As the market for cloud computing grows, companies may need to disclose more information at the behest of customers, but for the time being the infrastructures of cloud-focused companies will remain hidden, Levie believes.

"Right now there's so much competition and such a heated marketplace that people are way more focused on innovation and competing that that marketplace has not yet required that level of openness," he said. "You're always testing the line of how much information you share and expose."

By example, although Levie told me that Box uses MySQL to store the pointers that link to customer data, he would not tell me what open source filesystem Box uses to store the data. Equally, while he eventually disclosed that Box is likely to choose Amsterdam as the site of its first European colocation datacentre, he would not tell me whether the facility sits in Amsterdam's Schipol datacentre hub, or is located in the city itself where a lot of fibre is.
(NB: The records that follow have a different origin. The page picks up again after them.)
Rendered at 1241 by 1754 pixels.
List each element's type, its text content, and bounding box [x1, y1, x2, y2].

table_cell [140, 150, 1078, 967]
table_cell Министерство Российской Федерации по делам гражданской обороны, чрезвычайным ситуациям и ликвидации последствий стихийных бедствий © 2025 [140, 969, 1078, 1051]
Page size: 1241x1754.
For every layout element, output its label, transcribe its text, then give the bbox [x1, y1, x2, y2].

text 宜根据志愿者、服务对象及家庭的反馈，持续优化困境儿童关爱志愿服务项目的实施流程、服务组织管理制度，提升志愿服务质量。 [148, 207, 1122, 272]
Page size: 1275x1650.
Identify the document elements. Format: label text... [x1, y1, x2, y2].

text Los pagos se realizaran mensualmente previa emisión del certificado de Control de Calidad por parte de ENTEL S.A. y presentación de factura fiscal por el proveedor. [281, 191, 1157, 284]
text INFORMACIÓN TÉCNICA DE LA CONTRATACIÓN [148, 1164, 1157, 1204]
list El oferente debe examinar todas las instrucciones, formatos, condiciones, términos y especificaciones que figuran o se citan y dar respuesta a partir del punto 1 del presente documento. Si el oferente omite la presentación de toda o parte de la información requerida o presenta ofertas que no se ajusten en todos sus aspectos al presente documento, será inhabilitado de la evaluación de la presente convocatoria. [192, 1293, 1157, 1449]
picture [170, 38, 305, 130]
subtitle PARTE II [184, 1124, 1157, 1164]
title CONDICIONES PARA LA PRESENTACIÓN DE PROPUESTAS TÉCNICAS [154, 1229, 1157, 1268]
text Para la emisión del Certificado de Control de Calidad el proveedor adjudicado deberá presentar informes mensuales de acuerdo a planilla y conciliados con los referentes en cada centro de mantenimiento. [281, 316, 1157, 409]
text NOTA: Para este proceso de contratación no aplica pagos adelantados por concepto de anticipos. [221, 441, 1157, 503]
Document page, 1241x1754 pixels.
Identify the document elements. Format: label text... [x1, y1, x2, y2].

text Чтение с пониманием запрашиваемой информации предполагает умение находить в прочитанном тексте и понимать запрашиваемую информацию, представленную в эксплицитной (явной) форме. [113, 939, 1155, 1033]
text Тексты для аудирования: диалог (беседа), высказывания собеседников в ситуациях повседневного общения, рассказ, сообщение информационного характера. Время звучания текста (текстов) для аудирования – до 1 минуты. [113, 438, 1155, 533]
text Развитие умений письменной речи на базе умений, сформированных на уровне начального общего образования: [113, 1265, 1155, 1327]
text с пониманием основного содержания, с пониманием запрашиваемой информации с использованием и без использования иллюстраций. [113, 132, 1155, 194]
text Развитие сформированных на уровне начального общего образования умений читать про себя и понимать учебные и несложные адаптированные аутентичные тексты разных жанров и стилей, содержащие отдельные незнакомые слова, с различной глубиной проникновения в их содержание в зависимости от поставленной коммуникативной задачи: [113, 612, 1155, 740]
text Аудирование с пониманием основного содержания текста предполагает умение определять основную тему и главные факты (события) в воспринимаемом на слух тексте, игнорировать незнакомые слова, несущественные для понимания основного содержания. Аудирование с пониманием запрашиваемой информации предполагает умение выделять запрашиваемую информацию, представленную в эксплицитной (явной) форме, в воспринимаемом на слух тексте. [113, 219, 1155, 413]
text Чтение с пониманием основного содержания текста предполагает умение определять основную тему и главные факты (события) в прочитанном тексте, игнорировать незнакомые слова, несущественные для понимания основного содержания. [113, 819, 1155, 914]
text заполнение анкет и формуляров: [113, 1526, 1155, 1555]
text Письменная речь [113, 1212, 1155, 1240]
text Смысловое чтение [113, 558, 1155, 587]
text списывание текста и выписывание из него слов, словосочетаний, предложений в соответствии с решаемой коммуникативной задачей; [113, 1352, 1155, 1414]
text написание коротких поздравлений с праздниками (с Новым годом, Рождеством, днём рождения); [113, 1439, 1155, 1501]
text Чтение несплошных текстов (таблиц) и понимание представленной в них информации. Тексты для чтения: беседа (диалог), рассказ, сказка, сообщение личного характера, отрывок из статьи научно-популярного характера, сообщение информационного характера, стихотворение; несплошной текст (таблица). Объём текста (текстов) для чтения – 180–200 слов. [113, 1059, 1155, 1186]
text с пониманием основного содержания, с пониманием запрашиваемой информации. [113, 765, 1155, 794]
It's a general problem with the industry, according to Yale academic Brian Ford. Cloud providers' secrecy could lead to cascading failures due to unforeseen bugs in colliding software, according to Ford -- a prediction which was borne out by the weird flaws that appeared in Amazon Web Services' infrastructure during a recent outage.

However, Ford sympathises with companies that want to keep their details private, but thinks they should at least be disclosing full technical details to someone, even if it's a third party information brokerage.

"I think ultimately disclosure for the class of risks that I was talking about, I think some form of disclosure is really critical," Ford told me. "It doesn't necessarily have to be disclosure to the public, it could be disclosure to some trusted third party or certifier or something like that. There's a lot of both technical and probably political and economic questions."

Box's Levie thinks that disclosure will come with time, arguing that the opaque way providers treat their infrastructure is more a sign of the immaturity of the "nascent" cloud market: until customers start demanding information be put in the public domain, companies have no motivation to put it there.

"Customers don't fully [understand] enough those differences between Microsoft and Google and Amazon in terms of what is in their stack and maybe in time they will and that will force more vendors to care about their technology," Levie said.